O'Toole envisions a national research priority on the scale of the nation's Apollo moon project that would stake out clear goals for the biomedical sciences. "In the long term, we ought to learn enough about the pathological mechanism of disease and the immune system that we can [quickly] identify, diagnose, and prevent and treat any kind of engineered bug that anybody wants to throw up at us," she says. Such research would spin off new knowledge and tools to deal with drug-resistant tuberculosis, malaria, HIV/AIDS, and other diseases that already cause half the premature mortality in the developing world, O'Toole says.

As a related priority, the Center will work with scientists to devise methods

of self-governance to prevent new science from being used for dark purposes and resulting in new bioweapons.

In the Center's long-term future, O'Toole sees its continued expansion to meet the numerous demands. The Center will need more faculty members and visiting scholars.

Ongoing projects at the Center include writing a history of the anthrax attacks and the response, developing a national strategic research and development plan for biodefense, and continuing briefings to everybody from the vice president to the U.S. Conference of Mayors, and high-level officials at the departments of Defense, State, and Health and Human Services (HHS). ("When I try to remember where I've been talking in the last two months, it all blurs," O'Toole says.)

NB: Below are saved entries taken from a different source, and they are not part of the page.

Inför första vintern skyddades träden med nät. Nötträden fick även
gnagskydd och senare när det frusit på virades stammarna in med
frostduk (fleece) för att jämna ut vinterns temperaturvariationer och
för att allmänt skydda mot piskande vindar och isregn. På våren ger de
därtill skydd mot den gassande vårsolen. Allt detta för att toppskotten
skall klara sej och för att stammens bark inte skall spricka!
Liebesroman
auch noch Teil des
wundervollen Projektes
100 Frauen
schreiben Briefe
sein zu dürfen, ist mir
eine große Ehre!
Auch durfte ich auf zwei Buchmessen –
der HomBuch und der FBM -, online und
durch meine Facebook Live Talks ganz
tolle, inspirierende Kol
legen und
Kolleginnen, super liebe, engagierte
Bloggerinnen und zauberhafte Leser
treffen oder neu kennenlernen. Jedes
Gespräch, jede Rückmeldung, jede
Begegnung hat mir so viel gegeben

As the Center moves forward with its agenda, O'Toole and her colleagues maintain a close link to the Center's former director, D.A. Henderson, MD, MPH '60, now leading the Office of Public Health Preparedness at HHS. When HHS staff wanted more information on preparing for nuclear or radiological attack, O'Toole, a former Department of Energy official, connected them to the right people in government. And when Henderson wanted to know what hospital preparedness needs were, the Center hosted a meeting of hospital and public health experts with HHS staff. "We knew who to invite," O'Toole says. "That's the kind of thing the Center can do."

For the Center and the nation, studying bioterrorism in the abstract is no longer possible. Fast yet methodical preparation across a range of public health fronts is demanded because tomorrow's bioterrorism may look very different from last fall's anthrax terrorism. Inglesby warns: "As we've said before, it was the preface to the story. It was not the whole story."